Set of tasks:
a: Print the passage from the "Tanzschein" text below exactly, starting at the words "Entry chronology" and ending after the words "Austrian Singles Chart.".
b: In the "Tanzschein" text below, name every person credited as a songwriter or a producer of the song.

Single by Cosmó

from the EP Lieber tanz ich weiter
- Language: German
- English title: Dance(-ing) Licence
- Released: 5 February 2026
- Length: 2:48
- Songwriters: Benjamin Gedeon; Ella Stern; Elias Stejskal;
- Producers: Nono Punch; Patrick Tricky Kummenecker;

Music video
- "Tanzschein" on YouTube

Eurovision Song Contest 2026 entry
- Country: Austria
- Artist: Cosmó
- Language: German
- Composers: Benjamin Gedeon; Ella Stern; Elias Stejskal;

Finals performance
- Final result: 24th
- Final points: 6

Entry chronology
- ◄ "Wasted Love" (2025)

Official performance video
- "Tanzschein" (second semi-final) on YouTube "Tanzschein" (grand final) on YouTube

= Tanzschein =

2026 single by Cosmó

"Tanzschein" ( (Note: As "Tanz" means dance and "Schein" means licence, "Tanzschein" can be directly translated as 'Dance Licence.' On the other hand, the title seems to be based on the word "Führerschein" (Driving/Driver's Licence), so another possible translation is 'Dancing Licence,' which maintains the original meaning.)) is a song by Cosmó, the stage name of the Austrian singer Benjamin Gedeon. It was written by Gedeon, Elias Stejskal, and Ella Stern. It represented Austria in the Eurovision Song Contest 2026, and reached number two on the Austrian Singles Chart.

Material:
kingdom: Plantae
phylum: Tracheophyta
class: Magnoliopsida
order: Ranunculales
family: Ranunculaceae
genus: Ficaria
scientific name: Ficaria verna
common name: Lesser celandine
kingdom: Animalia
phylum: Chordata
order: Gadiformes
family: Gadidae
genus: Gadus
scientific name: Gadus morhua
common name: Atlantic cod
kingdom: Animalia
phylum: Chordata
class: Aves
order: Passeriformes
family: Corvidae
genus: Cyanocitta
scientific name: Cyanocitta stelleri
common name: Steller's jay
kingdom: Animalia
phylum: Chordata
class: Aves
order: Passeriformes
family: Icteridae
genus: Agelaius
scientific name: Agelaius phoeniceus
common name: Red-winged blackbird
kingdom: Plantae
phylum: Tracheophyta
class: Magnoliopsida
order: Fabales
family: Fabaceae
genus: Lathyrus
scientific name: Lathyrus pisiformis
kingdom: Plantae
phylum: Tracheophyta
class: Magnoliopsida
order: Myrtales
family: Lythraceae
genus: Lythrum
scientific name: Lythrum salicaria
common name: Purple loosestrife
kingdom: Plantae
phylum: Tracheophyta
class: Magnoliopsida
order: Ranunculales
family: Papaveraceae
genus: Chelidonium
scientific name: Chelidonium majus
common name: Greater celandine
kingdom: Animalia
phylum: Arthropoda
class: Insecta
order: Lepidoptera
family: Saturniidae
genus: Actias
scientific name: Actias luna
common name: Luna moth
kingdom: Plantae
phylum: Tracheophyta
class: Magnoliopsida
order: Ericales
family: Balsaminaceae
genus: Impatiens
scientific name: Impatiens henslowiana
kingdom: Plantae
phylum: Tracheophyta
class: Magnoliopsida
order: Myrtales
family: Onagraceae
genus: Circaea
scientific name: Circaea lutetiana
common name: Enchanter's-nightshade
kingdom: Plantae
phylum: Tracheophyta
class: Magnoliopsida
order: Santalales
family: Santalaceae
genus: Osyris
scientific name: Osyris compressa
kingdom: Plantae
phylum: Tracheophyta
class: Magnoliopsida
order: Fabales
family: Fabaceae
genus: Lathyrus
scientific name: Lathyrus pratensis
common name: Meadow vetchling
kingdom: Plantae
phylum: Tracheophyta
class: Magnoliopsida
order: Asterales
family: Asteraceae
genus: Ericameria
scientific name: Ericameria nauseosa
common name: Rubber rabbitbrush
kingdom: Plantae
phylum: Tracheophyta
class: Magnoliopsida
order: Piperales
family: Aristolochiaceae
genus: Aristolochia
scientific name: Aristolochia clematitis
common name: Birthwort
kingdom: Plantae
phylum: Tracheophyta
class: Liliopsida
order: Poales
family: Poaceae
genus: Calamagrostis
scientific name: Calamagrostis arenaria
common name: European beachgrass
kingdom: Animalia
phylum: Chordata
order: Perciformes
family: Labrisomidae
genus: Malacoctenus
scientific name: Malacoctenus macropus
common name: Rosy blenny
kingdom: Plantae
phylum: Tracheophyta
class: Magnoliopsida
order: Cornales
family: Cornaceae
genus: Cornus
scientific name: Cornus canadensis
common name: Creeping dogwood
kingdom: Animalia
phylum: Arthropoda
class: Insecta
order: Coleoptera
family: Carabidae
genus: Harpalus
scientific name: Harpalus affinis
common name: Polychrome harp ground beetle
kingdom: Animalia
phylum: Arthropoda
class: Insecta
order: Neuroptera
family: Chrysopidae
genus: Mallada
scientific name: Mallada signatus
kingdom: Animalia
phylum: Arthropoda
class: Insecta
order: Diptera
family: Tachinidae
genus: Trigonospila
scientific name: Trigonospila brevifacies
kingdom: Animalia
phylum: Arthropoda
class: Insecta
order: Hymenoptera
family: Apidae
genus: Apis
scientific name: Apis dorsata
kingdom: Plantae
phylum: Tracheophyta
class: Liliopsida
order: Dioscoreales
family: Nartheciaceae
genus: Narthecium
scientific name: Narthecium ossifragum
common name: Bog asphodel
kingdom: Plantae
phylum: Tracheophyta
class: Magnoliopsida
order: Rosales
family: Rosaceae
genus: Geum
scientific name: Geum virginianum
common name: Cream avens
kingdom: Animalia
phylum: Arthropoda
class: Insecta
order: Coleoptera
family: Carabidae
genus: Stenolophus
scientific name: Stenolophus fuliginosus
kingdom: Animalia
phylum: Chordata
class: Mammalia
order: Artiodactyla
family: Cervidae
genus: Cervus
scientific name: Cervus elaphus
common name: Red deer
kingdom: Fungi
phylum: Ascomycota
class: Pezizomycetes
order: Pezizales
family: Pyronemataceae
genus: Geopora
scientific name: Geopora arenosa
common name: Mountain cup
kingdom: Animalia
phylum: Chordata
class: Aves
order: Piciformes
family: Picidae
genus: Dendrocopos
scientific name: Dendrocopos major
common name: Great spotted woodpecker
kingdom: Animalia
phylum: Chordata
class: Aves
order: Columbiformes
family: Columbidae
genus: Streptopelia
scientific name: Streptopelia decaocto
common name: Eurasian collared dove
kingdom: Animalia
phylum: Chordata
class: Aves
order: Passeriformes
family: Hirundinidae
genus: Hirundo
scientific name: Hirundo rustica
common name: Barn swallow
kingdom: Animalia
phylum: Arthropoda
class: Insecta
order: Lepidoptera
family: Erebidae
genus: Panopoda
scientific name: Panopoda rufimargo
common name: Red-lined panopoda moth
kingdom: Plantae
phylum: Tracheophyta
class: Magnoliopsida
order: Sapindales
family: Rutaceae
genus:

Response list:
a:
Entry chronology
- ◄ "Wasted Love" (2025)

Official performance video
- "Tanzschein" (second semi-final) on YouTube "Tanzschein" (grand final) on YouTube

= Tanzschein =

2026 single by Cosmó

"Tanzschein" ( (Note: As "Tanz" means dance and "Schein" means licence, "Tanzschein" can be directly translated as 'Dance Licence.' On the other hand, the title seems to be based on the word "Führerschein" (Driving/Driver's Licence), so another possible translation is 'Dancing Licence,' which maintains the original meaning.)) is a song by Cosmó, the stage name of the Austrian singer Benjamin Gedeon. It was written by Gedeon, Elias Stejskal, and Ella Stern. It represented Austria in the Eurovision Song Contest 2026, and reached number two on the Austrian Singles Chart.

b:
- Benjamin Gedeon
- Ella Stern
- Elias Stejskal
- Nono Punch
- Patrick Tricky Kummenecker